▸ **WHAT IS NEEDED**
Among the entries, find the lines with the string "assurance" and copy them.

Extracted page text data:

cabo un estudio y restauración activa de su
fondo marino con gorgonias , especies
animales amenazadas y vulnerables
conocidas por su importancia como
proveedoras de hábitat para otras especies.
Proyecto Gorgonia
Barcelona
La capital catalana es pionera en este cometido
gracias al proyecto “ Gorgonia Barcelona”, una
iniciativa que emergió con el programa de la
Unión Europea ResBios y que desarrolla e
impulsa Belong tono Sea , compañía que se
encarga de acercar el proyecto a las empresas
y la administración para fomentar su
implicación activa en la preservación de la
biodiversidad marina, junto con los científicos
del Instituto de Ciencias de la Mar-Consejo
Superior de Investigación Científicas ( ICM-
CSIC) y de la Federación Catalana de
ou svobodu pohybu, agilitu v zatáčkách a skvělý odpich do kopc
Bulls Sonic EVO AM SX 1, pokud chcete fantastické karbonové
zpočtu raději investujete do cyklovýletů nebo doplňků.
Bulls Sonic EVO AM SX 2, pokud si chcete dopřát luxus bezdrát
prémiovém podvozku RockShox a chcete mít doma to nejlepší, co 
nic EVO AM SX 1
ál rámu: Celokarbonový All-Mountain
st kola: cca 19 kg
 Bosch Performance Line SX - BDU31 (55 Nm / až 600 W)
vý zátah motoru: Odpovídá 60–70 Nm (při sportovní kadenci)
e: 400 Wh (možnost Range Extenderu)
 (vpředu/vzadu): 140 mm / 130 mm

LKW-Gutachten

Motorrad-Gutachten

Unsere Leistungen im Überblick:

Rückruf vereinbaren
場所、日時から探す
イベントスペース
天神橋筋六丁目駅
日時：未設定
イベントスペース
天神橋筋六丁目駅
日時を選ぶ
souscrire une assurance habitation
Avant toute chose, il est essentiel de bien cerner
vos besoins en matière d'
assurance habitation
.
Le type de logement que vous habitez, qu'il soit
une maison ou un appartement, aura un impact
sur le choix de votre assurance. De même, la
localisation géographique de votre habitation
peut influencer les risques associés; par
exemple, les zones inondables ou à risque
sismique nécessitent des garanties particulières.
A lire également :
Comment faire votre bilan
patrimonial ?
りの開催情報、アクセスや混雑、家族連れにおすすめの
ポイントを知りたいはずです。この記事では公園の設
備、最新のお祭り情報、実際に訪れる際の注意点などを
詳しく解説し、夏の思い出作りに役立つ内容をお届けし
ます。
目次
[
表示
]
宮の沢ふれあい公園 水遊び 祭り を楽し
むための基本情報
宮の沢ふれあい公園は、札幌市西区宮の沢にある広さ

▸ **SOLUTION FOR THIS PROBLEM**
souscrire une assurance habitation
assurance habitation
sur le choix de votre assurance. De même, la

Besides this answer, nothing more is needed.